A dramatic and innovative architectural statement in the shingle style by one of the leading architects of the Federation era, E. Jeaffreson Jackson. Hollowforth joins with a number of Horbury Hunt's commissions to represent the finest examples of this style within the State. The fine landscape setting contributes to the significance of the property. The interior room configuration is significant as is the room size and detailing.

== Heritage listing ==
Hollowforth was listed on the New South Wales State Heritage Register on 2 April 1999 having satisfied the following criteria.

The place has a strong or special association with a person, or group of persons, of importance of cultural or natural history of New South Wales's history.

Hollowforth's architect E. Jefferson Jackson is regarded as a leading architect of the period and the house ranks alongside a number of Horbury Hunt's commissions as the finest examples of the shingle style within the State.

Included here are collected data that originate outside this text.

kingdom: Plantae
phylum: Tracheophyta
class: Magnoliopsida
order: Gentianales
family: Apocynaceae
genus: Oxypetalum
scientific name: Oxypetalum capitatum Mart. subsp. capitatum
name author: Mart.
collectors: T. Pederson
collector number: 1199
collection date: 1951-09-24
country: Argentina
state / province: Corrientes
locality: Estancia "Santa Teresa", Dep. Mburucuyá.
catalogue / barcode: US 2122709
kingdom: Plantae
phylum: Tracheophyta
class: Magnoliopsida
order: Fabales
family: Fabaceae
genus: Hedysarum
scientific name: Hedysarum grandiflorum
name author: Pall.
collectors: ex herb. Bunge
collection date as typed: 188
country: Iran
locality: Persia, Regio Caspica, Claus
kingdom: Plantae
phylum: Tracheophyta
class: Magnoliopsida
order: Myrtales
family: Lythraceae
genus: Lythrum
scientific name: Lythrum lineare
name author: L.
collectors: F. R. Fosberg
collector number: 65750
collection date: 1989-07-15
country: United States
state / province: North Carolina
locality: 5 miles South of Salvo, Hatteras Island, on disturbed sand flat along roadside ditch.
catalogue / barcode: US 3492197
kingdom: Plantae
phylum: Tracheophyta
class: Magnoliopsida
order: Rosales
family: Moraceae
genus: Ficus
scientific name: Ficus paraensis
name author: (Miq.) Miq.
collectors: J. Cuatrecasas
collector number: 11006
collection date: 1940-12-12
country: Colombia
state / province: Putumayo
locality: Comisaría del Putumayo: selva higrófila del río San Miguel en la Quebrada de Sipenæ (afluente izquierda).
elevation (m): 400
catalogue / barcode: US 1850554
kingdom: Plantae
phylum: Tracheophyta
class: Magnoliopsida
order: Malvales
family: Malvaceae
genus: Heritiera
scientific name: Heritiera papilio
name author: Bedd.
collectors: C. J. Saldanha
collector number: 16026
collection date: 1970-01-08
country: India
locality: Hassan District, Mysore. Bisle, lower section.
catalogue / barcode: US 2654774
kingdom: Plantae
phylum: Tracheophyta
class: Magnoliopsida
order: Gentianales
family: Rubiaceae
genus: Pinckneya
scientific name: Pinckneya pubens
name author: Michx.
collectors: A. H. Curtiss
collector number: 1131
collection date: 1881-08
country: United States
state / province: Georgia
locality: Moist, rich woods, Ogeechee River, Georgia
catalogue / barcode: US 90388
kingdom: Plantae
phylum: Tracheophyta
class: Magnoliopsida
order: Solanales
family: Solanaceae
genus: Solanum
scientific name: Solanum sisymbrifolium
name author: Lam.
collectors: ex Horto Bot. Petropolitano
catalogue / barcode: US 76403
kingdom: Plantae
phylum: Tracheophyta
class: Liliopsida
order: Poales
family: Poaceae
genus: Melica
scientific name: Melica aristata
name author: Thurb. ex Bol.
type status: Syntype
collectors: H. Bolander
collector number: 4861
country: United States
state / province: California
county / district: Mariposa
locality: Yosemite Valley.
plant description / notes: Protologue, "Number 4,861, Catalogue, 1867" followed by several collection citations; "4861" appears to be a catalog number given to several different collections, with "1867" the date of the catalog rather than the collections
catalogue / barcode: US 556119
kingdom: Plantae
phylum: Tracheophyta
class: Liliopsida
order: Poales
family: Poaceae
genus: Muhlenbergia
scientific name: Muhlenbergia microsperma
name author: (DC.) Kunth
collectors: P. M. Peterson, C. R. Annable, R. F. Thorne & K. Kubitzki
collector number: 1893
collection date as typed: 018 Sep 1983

The place is important in demonstrating aesthetic characteristics and/or a high degree of creative or technical achievement in New South Wales.

Hollowforth which is both innovative and bold is an outstanding example of the American shingle style displaying further influence by the Art nouveau and Federation Arts and Crafts movement.

Situated on a curve within the road, Hollowforth forms an important streetscape element complementing the style of its neighbours.